Only the records, exactly as written, belong in the answer; pictures do not.

| INPUT FOR THIS TASK |
>>>>
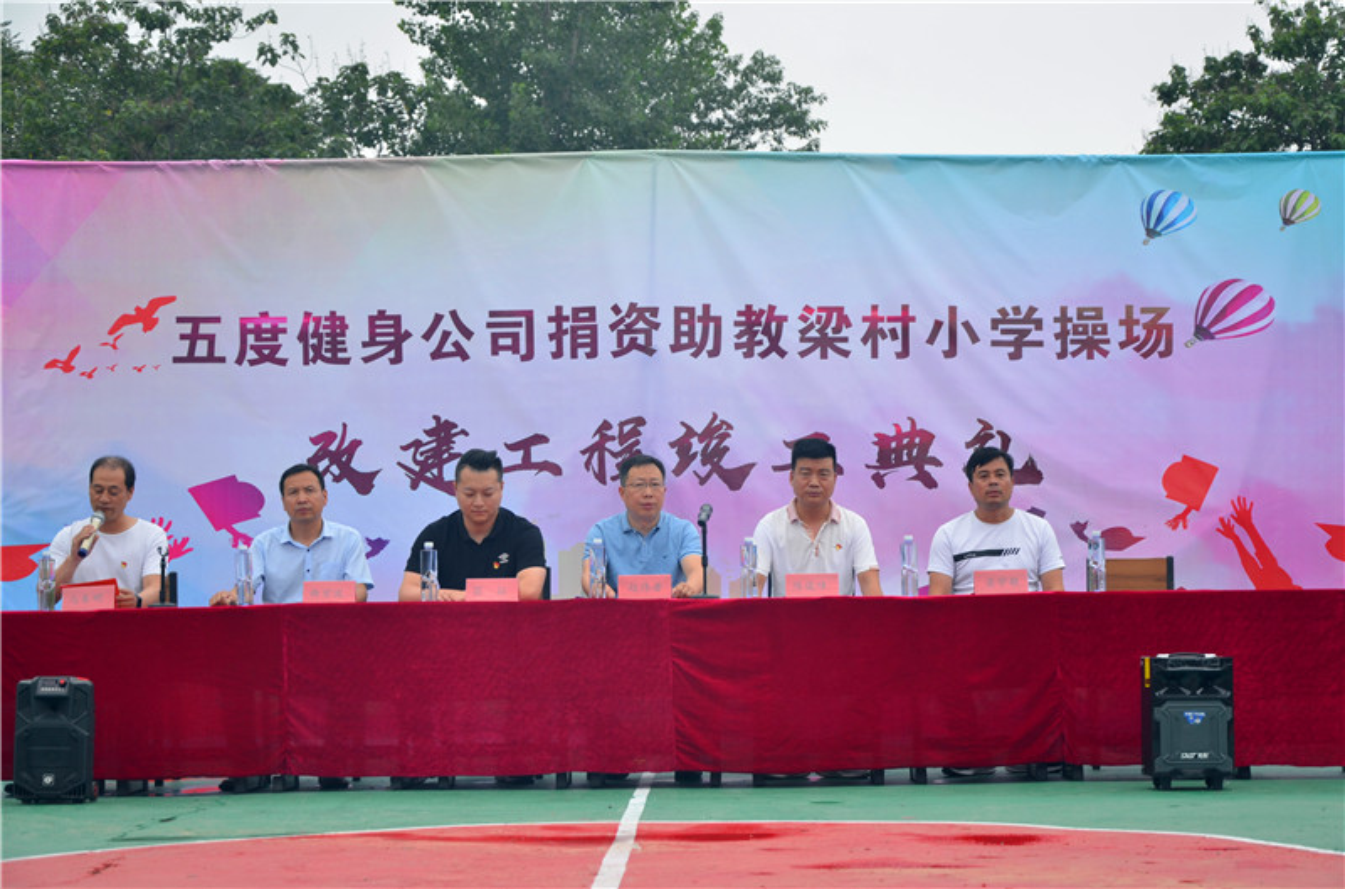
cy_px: 444
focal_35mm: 75
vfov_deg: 18.1
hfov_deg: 27.1
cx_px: 672
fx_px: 2795
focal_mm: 50
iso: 200
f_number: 5.6
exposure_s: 1/200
<<<<
| ANSWER BOX |
cy_px: 444
focal_35mm: 75
vfov_deg: 18.1
hfov_deg: 27.1
cx_px: 672
fx_px: 2795
focal_mm: 50
iso: 200
f_number: 5.6
exposure_s: 1/200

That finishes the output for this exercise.